Morte aos desempregados atrapalhados, aos assalariados desesperados, aos empreendedores ufanistas. Morte aos vendidos, aos comprados, aos perdidos! Morte a quem suspende os juros para vê-los caírem devagarinho, enganando as prestações alheias. Morte aos que devem e não pagam e aos que pagam direitinho, fazendo lucrar os usurários empalados de dinheiro. Morte aos aleijados que começam a andar repentinamente! Morte às gordas que emagrecem milagrosamente! Morte aos que pedem, aos que reclamam e lamentam. Morte aos que páram para ver os circos se incendiarem, aos que refrescam essas chamas, aos que deitam-se na fama. Morte aos livrinhos sagrados de auto-ajuda, à psicanálise do esquecimento e aos juízos que se espalham em prisões e linchamentos. Morte aos Deuses oniscientes, ignorantes e inclementes.

(Terrorismo, de Fernando Bonassi)

Muito perto. Cheiro de suor de gente e cavalo, bosta quente, alfafa, cigarro e brilhantina. Sem mover a cabeça, senti seus olhos de cobra percorrendo meu corpo inteiro, vagarosamente. Leão entediado, general espartano, tão minucioso que podia descobrir a cicatriz de arame farpado escondida na minha coxa direita, os três pontos de uma pedrada, entre os cabelos, e pequenas marcas, mesmo as que eu desconhecia, todas as verrugas e os sinais mais secretos da minha pele. Moveu o cigarro com os dentes. A brasa quente passou raspando junto à minha face. O mamilo do peito saliente roçou meu ombro. Voltei a estremecer.

  – Mocinho delicado, hein? É daqueles bem-educados, é? Se te pego num cortado brabo, tu vai ver o que é bom pra tosse, perobão.

(Sargento Garcia, 1987, de Caio Fernando Abreu)

O suor da minha camisa não mitigava a sede. Ainda que eu pedisse, não me deixariam beber de um líquido envenenado pelo temor e o delírio verbal. O jogo custava-me vida e honra, mas era o preço a pagar-se para ganhá-lo de volta. Acaso pensavam que me podiam arrancar a vida porque me faltaria a coragem de usar uma vez mais as palavras que me matando por dentro abriam-me a porta para esta mesma vida?

Eu sei que a palavra é a vida.
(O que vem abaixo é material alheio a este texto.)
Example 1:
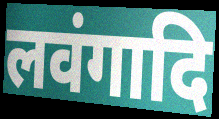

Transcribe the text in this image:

लवंगादि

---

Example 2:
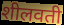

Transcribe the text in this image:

शीलवती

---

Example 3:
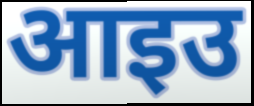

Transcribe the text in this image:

आइउ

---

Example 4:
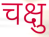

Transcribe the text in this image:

चक्षु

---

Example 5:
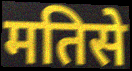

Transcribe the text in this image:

मतिसे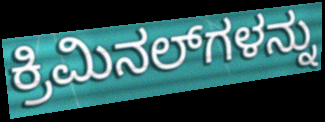
ಕ್ರಿಮಿನಲ್‍ಗಳನ್ನು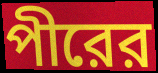
পীরের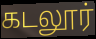
கடலூர்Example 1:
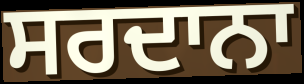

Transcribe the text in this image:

ਸਰਦਾਨਾ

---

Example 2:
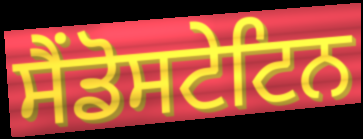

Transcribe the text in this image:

ਸੈਂਡੋਸਟੇਟਿਨ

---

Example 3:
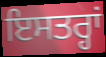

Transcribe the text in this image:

ਇਸਤਰ੍ਹਾਂ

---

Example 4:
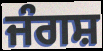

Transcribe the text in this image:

ਜੰਗਸ਼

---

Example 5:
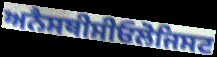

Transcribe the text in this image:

ਅਨੈਸਥੀਸੀਓਲੋਜਿਸਟ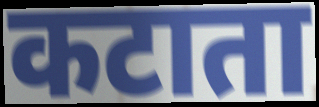
कटाता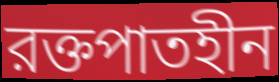
রক্তপাতহীন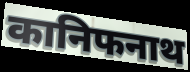
कानिफनाथ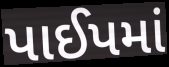
પાઈપમાં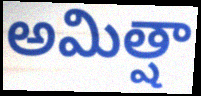
అమిత్షా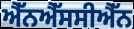
ਐੱਨਐੱਸਸੀਐੱਨ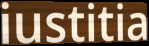
iustitia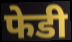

Mas, o que dizer dela quando se distancia do arrebato popular e perde a função? Eu sei que a vida prova-se com a palavra, mas quando nos é ela extraída à força e ainda assim a vida nos fica, não é a vida o único tesouro com que se recomeça a viver? É o que venho fazendo, Zé, diariamente averiguo o nível da água dessa minha existência.